Der Kläger ist damit nach Überzeugung des Senats noch in der Lage, ohne unmittelbare Gefährdung der Gesundheit und unter Beachtung der dargestellten qualitativen Leistungseinschränkungen, zumindest leichte Tätigkeiten auf dem allgemeinen Arbeitsmarkt mindestens sechs Stunden an fünf Tagen pro Woche zu verrichten. Dieses Leistungsvermögen besteht nach Überzeugung des Senats seit Rentenantragstellung und seither durchgehend. Mit diesem Leistungsvermögen ist der Kläger nicht erwerbsgemindert (§ 43 Abs 3 SGB VI); er hat damit keinen Anspruch auf Gewährung einer Rente wegen teilweiser bzw voller Erwerbsminderung.

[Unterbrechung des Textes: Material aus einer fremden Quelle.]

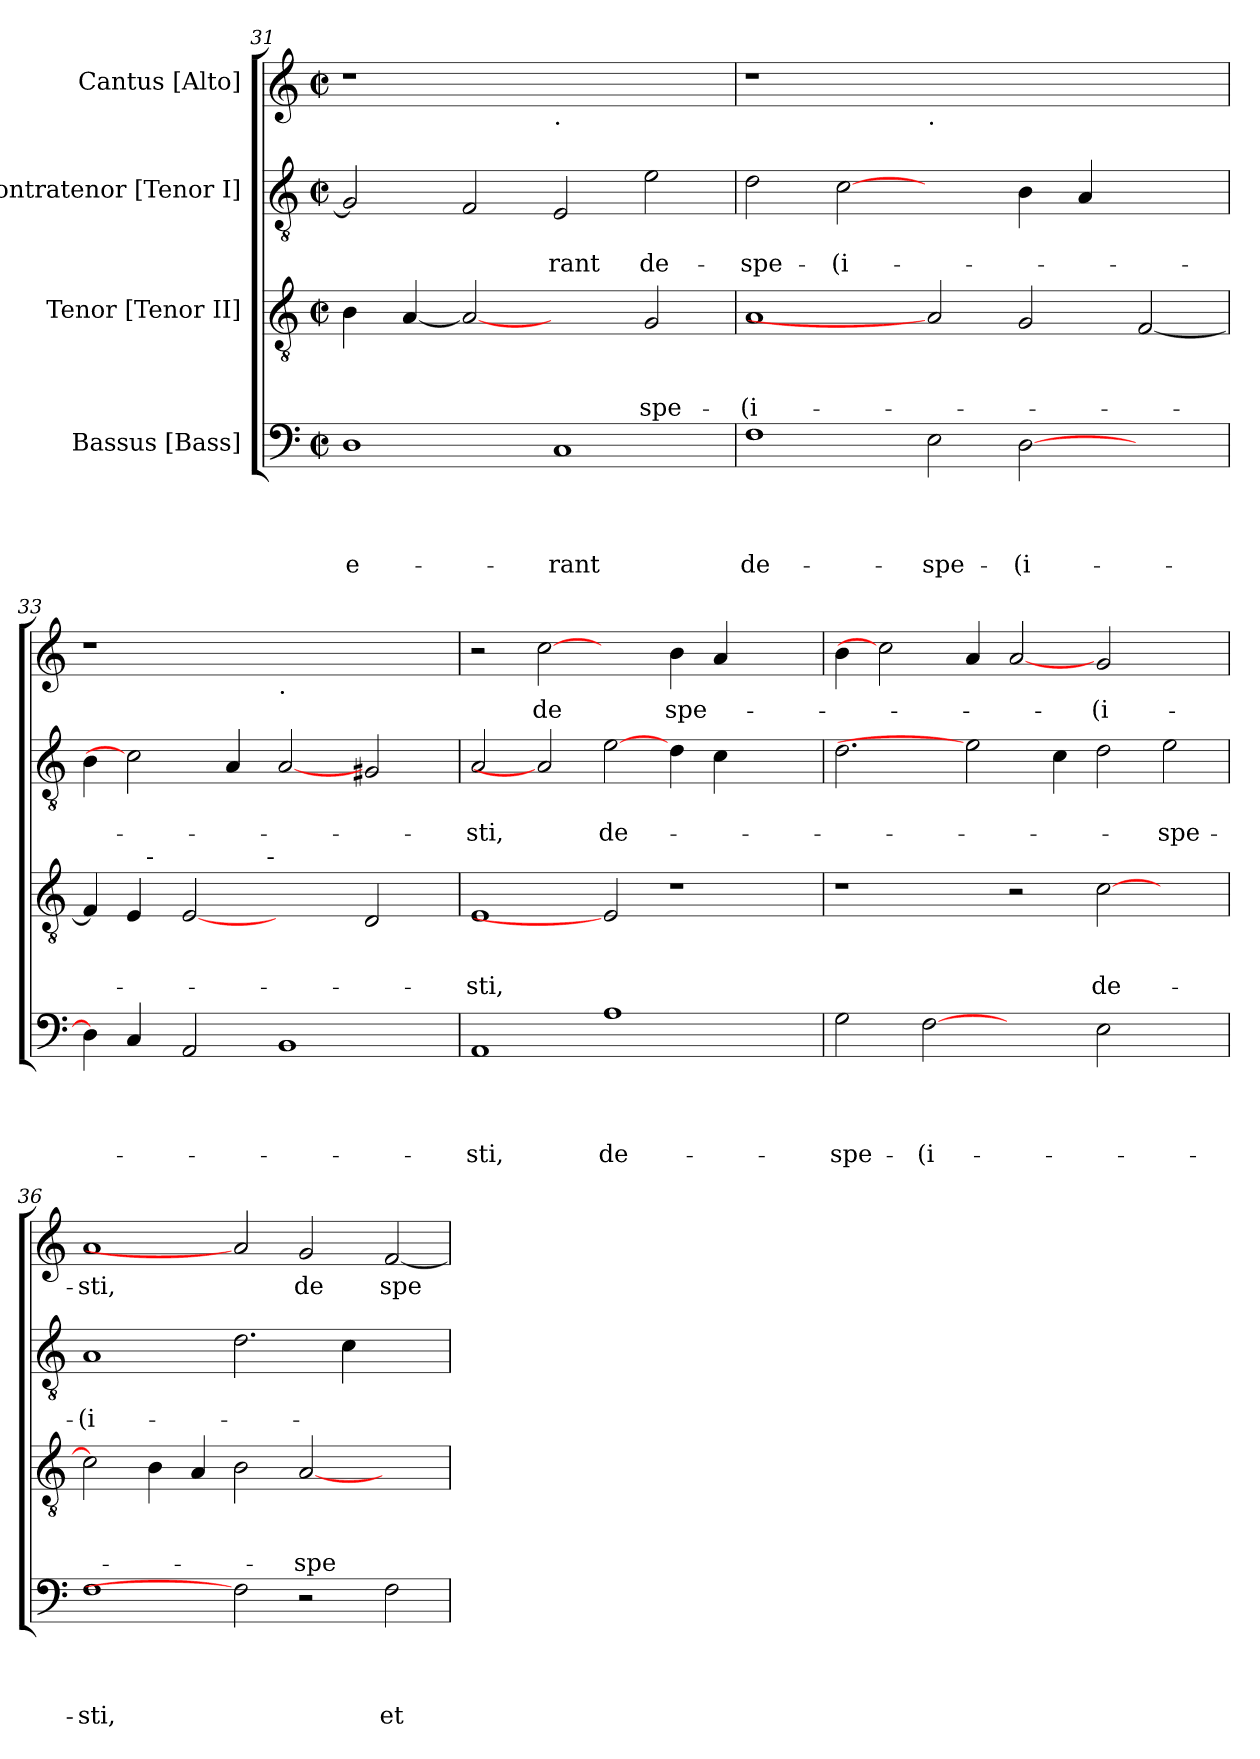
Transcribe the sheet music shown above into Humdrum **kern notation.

**kern	**text	**text	**text	**text	**kern	**text	**text	**text	**kern	**text	**text	**kern	**text
*part4	*part4	*part4	*part4	*part4	*part3	*part3	*part3	*part3	*part2	*part2	*part2	*part1	*part1
*staff4	*staff4	*staff4	*staff4	*staff4	*staff3	*staff3	*staff3	*staff3	*staff2	*staff2	*staff2	*staff1	*staff1
*I"Bassus [Bass]	*	*	*	*	*I"Tenor [Tenor II]	*	*	*	*I"Contratenor [Tenor I]	*	*	*I"Cantus [Alto]	*
*clefF4	*	*	*	*	*clefGv2	*	*	*	*clefGv2	*	*	*clefG2	*
*k[]	*	*	*	*	*k[]	*	*	*	*k[]	*	*	*k[]	*
*C:	*	*	*	*	*C:	*	*	*	*C:	*	*	*C:	*
*M2/2	*	*	*	*	*M2/2	*	*	*	*M2/2	*	*	*M2/2	*
*met(c|)	*	*	*	*	*met(c|)	*	*	*	*met(c|)	*	*	*met(c|)	*
=31	=31	=31	=31	=31	=31	=31	=31	=31	=31	=31	=31	=31	=31
!	!	!	!	!LO:LY:b:rj	!	!	!	!	!	!	!	!	!
1D	.	.	.	e-	4B\	.	.	.	2G/]	.	.	1r	.
.	.	.	.	.	[<4A/	.	.	.	.	.	.	.	.
.	.	.	.	.	2A_	.	.	.	2F/	.	.	.	.
!	!	!	!	!	!	!	!	!	!	!	!	!LO:TX:b:t=.	!
!	!	!	!	!LO:LY:b:rj	!	!	!	!	!	!	!LO:LY:b:rj	!	!
1C	.	.	.	-rant	2ryy	.	.	.	2E/	.	-rant	1ryy	.
!	!	!	!	!	!	!	!	!LO:LY:b:rj	!	!	!LO:LY:b:rj	!	!
.	.	.	.	.	2G/	.	.	-spe-	2e\	.	de-	.	.
=32	=32	=32	=32	=32	=32	=32	=32	=32	=32	=32	=32	=32	=32
!	!	!	!	!LO:LY:b:rj	!	!	!	!LO:LY:b:rj	!	!	!LO:LY:b:rj	!	!
1F	.	.	.	de-	1A	.	.	-(i-	2d\	.	-spe-	1r	.
!	!	!	!	!	!	!	!	!	!	!	!LO:LY:b:rj	!	!
.	.	.	.	.	.	.	.	.	[2c	.	-(i-	.	.
!	!	!	!	!	!	!	!	!	!	!	!	!LO:TX:b:t=.	!
!	!	!	!	!LO:LY:b:rj	!	!	!	!	!	!	!	!	!
2E\	.	.	.	-spe-	2A]	.	.	.	2ryy	.	.	1.ryy	.
!	!	!	!	!LO:LY:b:rj	!	!	!	!	!	!	!	!	!
[<2D\	.	.	.	-(i-	2G/	.	.	.	4B\	.	.	.	.
.	.	.	.	.	.	.	.	.	4A/	.	.	.	.
2ryy	.	.	.	.	[<2F/	.	.	.	2ryy	.	.	.	.
!!LO:PB:g=z
=33	=33	=33	=33	=33	=33	=33	=33	=33	=33	=33	=33	=33	=33
*	*	*	*	*	*^	*	*	*	*	*	*	*	*
*	*	*	*	*	*	*^	*	*	*	*	*	*	*	*
4D\]	.	.	.	.	4F/]	4ryy	2ryy	.	.	.	4B\	.	.	1r	.
4C/	.	.	.	.	4E/	16ryy	.	.	.	.	2c]	.	.	.	.
!	!	!	!	!	!	!LO:TX:a:t=-	!	!	!	!	!	!	!	!	!
.	.	.	.	.	.	1ryy	.	.	.	.	.	.	.	.	.
2AA/	.	.	.	.	[2E	.	4...ryy	.	.	.	.	.	.	.	.
.	.	.	.	.	.	.	.	.	.	.	4A/	.	.	.	.
!	!	!	!	!	!	!	!LO:TX:a:t=-	!	!	!	!	!	!	!	!
.	.	.	.	.	.	.	1ryy	.	.	.	.	.	.	.	.
!	!	!	!	!	!	!	!	!	!	!	!	!	!	!LO:TX:b:t=.	!
1BB	.	.	.	.	2ryy	.	.	.	.	.	[2A	.	.	1ryy	.
.	.	.	.	.	.	2ryy	.	.	.	.	.	.	.	.	.
.	.	.	.	.	2D/	.	.	.	.	.	2G#X/	.	.	.	.
.	.	.	.	.	.	8.ryy	.	.	.	.	.	.	.	.	.
.	.	.	.	.	.	.	32ryy	.	.	.	.	.	.	.	.
=34	=34	=34	=34	=34	=34	=34	=34	=34	=34	=34	=34	=34	=34	=34	=34
!	!	!	!	!LO:LY:b:rj	!	!	!	!	!	!LO:LY:b:rj	!	!	!LO:LY:b:rj	!	!
*	*	*	*	*	*v	*v	*v	*	*	*	*	*	*	*	*
1AA	.	.	.	-sti,	1E	.	.	-sti,	2A/	.	-sti,	2r	.
!	!	!	!	!	!	!	!	!	!	!	!	!	!LO:LY:b:rj
.	.	.	.	.	.	.	.	.	2A]	.	.	[2cc	de
!	!	!	!	!LO:LY:b:rj	!	!	!	!	!	!	!LO:LY:b:rj	!	!
1A	.	.	.	de-	2E]	.	.	.	[2e	.	de-	2ryy	.
!	!	!	!	!	!	!	!	!	!	!	!	!	!LO:LY:b:rj
.	.	.	.	.	1r	.	.	.	4d\	.	.	4b\	spe-
.	.	.	.	.	.	.	.	.	4c\	.	.	4a/	.
2ryy	.	.	.	.	.	.	.	.	2ryy	.	.	2ryy	.
=35	=35	=35	=35	=35	=35	=35	=35	=35	=35	=35	=35	=35	=35
!	!	!	!	!LO:LY:b:rj	!	!	!	!	!	!	!	!	!
2G\	.	.	.	-spe-	1r	.	.	.	2.d\	.	.	4b\	.
.	.	.	.	.	.	.	.	.	.	.	.	2cc]	.
!	!	!	!	!LO:LY:b:rj	!	!	!	!	!	!	!	!	!
[2F	.	.	.	-(i-	.	.	.	.	.	.	.	.	.
.	.	.	.	.	.	.	.	.	2e]	.	.	4a/	.
2ryy	.	.	.	.	2r	.	.	.	.	.	.	[2a	.
.	.	.	.	.	.	.	.	.	4c\	.	.	.	.
!	!	!	!	!	!	!	!	!LO:LY:b:rj	!	!	!	!	!LO:LY:b:rj
2E\	.	.	.	.	[>2c\	.	.	de-	2d\	.	.	2g/	-(i-
!	!	!	!	!	!	!	!	!	!	!	!LO:LY:b:rj	!	!
2ryy	.	.	.	.	2ryy	.	.	.	2e\	.	-spe-	2ryy	.
=36	=36	=36	=36	=36	=36	=36	=36	=36	=36	=36	=36	=36	=36
!	!	!	!	!LO:LY:b:rj	!	!	!	!	!	!	!LO:LY:b:rj	!	!LO:LY:b:rj
1F	.	.	.	-sti,	2c\]	.	.	.	1A	.	-(i-	1a	-sti,
.	.	.	.	.	4B\	.	.	.	.	.	.	.	.
.	.	.	.	.	4A/	.	.	.	.	.	.	.	.
2F]	.	.	.	.	2B\	.	.	.	2.d\	.	.	2a]	.
!	!	!	!	!	!	!	!	!LO:LY:b:rj	!	!	!	!	!LO:LY:b:rj
2r	.	.	.	.	[>2A/	.	.	-spe-	.	.	.	2g/	de
.	.	.	.	.	.	.	.	.	4c\	.	.	.	.
!	!	!	!	!LO:LY:b:rj	!	!	!	!	!	!	!	!	!LO:LY:b:rj
2F\	.	.	.	et	2ryy	.	.	.	2ryy	.	.	[>2f/	spe-
=	=	=	=	=	=	=	=	=	=	=	=	=	=
*-	*-	*-	*-	*-	*-	*-	*-	*-	*-	*-	*-	*-	*-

Der nach dem 01.01.1961 geborene Kläger hat auch keinen Anspruch auf eine Rente wegen teilweiser Erwerbsminderung bei Berufsunfähigkeit (§ 240 SGB VI), denn Voraussetzung eines solchen Rentenanspruchs ist (vgl § 240 SGB VI) u a, dass er vor dem 02.01.1961 geboren und berufsunfähig wäre.
Die Kostenentscheidung beruht auf § 193 SGG. Dabei hat der Senat im Rahmen seines Ermessens insbesondere berücksichtigt, dass der Kläger in beiden Instanzen ohne Erfolg geblieben ist.
Die Revision wird nicht zugelassen, da Gründe für die Zulassung nicht vorliegen (§ 160 Nr 1 und 2 SGG).